I am trying to figure out why an integral operator is self-adjoint.
The operator is:
$$K(f)=\int_{0}^{1} k(t,s)f(s)ds$$
From $L^2([0,1])$ to $L^2([0,1])$ and $0, \leq t,s \leq 1$
So I did a bit of algebra and obtained that for the adjoint operator $K^*$ to be equal to $K$ then $k$ must satisfy $\overline{k(t,s)}=k(t,s)$. The problem is that the only thing I know is that $k(t,s)=k(s,t)$ for all $t,s$ which satisfy $0, \leq t,s \leq 1$.
So, Can I conclude it?
$k(t,s)=k(s,t) \Rightarrow \overline{k(t,s)}=k(t,s)$
The actual condition is $k(t,s) = \overline{k(s,t)}$. This is very similar to the matrix case: if you think of ${k(s,t)}_{s,t\in[0,1]}$ as being a matrix that has uncountably many rows and columns, then swapping $t$ and $s$ is akin to taking a transpose and the complex conjugate is self-explanatory.

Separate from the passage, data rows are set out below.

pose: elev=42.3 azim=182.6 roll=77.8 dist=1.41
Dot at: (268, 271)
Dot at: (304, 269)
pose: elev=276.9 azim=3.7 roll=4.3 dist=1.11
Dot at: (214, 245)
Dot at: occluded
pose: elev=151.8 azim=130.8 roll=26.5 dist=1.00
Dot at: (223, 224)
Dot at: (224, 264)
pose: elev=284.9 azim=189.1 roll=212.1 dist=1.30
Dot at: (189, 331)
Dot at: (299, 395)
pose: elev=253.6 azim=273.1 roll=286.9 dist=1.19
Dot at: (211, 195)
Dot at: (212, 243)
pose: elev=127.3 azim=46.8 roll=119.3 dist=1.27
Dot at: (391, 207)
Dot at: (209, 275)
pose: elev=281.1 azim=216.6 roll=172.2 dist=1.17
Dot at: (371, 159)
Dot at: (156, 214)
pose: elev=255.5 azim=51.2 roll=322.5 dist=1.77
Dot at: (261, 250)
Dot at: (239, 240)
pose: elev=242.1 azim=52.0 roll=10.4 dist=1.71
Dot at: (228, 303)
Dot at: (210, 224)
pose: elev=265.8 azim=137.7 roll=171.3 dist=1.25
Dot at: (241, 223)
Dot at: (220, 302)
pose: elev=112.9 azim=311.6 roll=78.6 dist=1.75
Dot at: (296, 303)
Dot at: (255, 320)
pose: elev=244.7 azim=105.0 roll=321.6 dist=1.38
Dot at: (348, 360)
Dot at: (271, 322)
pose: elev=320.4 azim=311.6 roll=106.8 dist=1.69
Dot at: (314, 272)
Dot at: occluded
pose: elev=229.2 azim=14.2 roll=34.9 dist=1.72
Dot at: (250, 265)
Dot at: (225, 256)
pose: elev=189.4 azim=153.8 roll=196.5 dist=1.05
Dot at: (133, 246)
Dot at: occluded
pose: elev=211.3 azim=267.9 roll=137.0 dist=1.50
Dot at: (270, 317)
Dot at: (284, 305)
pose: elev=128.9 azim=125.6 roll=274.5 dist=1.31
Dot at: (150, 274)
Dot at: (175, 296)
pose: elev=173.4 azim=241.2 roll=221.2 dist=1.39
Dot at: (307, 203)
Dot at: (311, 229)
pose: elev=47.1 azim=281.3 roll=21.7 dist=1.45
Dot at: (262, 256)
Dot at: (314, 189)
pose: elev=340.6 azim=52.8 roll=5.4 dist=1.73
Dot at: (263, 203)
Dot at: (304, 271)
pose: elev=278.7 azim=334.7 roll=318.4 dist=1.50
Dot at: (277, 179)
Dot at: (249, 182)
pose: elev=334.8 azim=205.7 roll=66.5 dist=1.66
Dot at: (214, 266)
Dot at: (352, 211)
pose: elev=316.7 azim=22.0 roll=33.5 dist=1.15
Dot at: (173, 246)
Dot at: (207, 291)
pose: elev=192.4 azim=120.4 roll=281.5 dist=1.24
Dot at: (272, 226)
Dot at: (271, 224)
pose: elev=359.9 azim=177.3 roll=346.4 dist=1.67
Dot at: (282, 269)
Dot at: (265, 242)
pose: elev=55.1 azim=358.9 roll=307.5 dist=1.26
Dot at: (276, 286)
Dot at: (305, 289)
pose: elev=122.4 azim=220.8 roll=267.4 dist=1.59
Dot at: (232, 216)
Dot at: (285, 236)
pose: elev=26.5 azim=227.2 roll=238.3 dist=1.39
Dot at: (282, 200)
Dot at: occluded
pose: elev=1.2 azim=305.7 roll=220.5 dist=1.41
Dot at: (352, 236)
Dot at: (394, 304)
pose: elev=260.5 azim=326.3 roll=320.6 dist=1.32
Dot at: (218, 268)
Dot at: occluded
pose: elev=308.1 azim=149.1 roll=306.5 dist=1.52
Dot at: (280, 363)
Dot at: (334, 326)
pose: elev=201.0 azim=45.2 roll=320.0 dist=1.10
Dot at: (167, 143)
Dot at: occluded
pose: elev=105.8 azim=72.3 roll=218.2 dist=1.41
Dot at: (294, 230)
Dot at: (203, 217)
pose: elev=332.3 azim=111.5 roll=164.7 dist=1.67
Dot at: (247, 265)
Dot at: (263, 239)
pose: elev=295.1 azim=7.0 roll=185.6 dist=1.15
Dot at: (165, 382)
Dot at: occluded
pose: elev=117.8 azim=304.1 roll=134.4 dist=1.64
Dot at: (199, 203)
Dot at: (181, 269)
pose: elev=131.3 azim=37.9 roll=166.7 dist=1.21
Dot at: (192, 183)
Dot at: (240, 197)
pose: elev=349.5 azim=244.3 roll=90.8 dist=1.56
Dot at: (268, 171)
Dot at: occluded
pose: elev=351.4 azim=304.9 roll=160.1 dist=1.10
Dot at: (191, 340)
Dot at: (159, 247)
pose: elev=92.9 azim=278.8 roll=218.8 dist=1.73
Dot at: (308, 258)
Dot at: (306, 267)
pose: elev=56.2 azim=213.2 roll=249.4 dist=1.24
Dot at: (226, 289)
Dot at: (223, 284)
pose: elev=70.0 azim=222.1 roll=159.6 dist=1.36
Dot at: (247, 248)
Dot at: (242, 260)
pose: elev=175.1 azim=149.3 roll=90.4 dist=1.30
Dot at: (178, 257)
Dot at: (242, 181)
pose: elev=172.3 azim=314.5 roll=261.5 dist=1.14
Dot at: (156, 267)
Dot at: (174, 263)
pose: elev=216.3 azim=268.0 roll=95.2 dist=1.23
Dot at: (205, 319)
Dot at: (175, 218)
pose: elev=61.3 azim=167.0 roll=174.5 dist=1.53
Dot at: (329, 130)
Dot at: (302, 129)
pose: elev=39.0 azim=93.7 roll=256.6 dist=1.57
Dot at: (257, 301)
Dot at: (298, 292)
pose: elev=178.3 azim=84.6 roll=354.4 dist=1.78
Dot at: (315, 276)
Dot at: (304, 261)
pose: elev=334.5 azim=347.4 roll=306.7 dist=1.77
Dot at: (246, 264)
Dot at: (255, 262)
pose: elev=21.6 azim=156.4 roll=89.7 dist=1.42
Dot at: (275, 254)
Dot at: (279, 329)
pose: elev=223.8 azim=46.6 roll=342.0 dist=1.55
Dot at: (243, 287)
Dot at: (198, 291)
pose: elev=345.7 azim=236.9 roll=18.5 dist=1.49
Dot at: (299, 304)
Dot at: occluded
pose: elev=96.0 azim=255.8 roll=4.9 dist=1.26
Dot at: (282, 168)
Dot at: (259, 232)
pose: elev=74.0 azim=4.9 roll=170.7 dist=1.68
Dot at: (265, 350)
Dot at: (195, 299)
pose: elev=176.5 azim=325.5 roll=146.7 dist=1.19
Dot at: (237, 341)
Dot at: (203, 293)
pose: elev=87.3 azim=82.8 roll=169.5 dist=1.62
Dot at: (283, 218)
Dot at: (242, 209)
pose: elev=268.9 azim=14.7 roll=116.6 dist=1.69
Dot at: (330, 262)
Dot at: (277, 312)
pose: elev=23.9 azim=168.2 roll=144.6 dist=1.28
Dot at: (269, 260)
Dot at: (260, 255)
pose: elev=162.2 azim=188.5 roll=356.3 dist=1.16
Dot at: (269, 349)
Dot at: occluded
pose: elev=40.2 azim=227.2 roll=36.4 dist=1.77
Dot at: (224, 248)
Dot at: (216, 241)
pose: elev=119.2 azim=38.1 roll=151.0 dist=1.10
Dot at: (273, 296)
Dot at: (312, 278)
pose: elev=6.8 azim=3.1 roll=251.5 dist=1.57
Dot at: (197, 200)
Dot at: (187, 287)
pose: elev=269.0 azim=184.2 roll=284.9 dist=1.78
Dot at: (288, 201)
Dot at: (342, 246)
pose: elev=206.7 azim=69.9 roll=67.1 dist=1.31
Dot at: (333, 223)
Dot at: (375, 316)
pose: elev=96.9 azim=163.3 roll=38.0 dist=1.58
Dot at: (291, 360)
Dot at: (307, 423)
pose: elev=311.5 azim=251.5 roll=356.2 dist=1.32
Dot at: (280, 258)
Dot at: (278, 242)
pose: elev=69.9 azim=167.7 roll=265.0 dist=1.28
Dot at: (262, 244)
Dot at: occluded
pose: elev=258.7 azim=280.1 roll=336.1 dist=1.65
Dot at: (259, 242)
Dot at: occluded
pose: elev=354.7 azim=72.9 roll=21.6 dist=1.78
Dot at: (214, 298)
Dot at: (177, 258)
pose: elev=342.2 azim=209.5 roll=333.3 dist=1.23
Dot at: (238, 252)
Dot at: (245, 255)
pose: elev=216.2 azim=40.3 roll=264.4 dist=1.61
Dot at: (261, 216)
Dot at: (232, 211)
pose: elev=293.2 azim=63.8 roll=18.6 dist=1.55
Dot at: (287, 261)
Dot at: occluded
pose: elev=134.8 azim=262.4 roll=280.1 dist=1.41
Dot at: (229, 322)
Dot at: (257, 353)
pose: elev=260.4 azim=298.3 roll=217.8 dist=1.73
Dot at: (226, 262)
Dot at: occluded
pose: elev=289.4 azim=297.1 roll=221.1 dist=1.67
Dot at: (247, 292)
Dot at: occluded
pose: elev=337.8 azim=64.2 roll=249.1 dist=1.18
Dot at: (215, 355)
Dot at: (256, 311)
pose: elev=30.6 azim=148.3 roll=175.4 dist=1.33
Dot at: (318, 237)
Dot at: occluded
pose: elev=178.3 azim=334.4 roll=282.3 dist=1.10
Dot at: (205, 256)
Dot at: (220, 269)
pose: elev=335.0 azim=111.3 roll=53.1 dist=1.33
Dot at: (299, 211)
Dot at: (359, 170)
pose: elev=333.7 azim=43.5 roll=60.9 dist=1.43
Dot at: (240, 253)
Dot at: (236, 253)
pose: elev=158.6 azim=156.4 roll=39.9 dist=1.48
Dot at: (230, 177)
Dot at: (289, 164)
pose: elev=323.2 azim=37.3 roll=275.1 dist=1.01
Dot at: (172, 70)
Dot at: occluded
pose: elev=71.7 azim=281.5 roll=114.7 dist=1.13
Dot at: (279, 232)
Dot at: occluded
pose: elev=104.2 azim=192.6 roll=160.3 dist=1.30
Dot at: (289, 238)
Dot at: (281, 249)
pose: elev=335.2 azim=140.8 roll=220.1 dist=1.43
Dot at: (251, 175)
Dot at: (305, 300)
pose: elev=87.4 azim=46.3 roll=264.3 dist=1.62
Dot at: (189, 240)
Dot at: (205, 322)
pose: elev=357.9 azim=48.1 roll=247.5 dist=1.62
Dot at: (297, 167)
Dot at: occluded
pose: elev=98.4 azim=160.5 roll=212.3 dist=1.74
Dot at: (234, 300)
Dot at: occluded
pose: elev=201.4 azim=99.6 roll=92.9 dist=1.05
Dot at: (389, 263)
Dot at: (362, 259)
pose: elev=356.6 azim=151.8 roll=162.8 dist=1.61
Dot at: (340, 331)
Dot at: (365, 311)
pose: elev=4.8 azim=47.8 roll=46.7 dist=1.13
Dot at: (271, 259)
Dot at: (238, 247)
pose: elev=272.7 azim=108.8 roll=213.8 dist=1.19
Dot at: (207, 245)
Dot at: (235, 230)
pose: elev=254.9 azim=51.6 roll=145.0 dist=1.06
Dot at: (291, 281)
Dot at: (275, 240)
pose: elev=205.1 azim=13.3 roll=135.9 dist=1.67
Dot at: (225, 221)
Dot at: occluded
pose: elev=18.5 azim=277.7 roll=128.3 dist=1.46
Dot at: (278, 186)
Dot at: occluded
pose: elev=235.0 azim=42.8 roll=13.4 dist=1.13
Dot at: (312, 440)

\begin{align} \langle g,Kf\rangle &= \int_0^1 g(t)\overline{Kf(t)}\,dt \\ &= \int_0^1 g(t)\overline{\int_0^1 k(t,s)f(s)\,ds}\,dt \\ &= \int_0^1 g(t)\int_0^1 \overline{k(t,s)f(s)}\,ds\,dt \\ &= \int_0^1 \left(\int_0^1 \overline{k(t,s)}g(t)\,dt\right)\overline{f(s)}\,ds. \end{align}
Evaluating $\langle Kg,f\rangle$, we get
\begin{align} \int_0^1 Kg(t)\overline{f(t)}\,dt &= \int_0^1\left(\int_0^1 k(t,s)g(s)\,ds\right)\overline{f(t)}\,dt. \end{align}
Swapping the roles of $t$ and $s$ in the last expression, we have
$$\langle Kg,f\rangle = \int_0^1\left(\int_0^1 k(s,t)g(t)\,dt\right)\overline{f(s)}\,ds.$$
Hopefully this helps.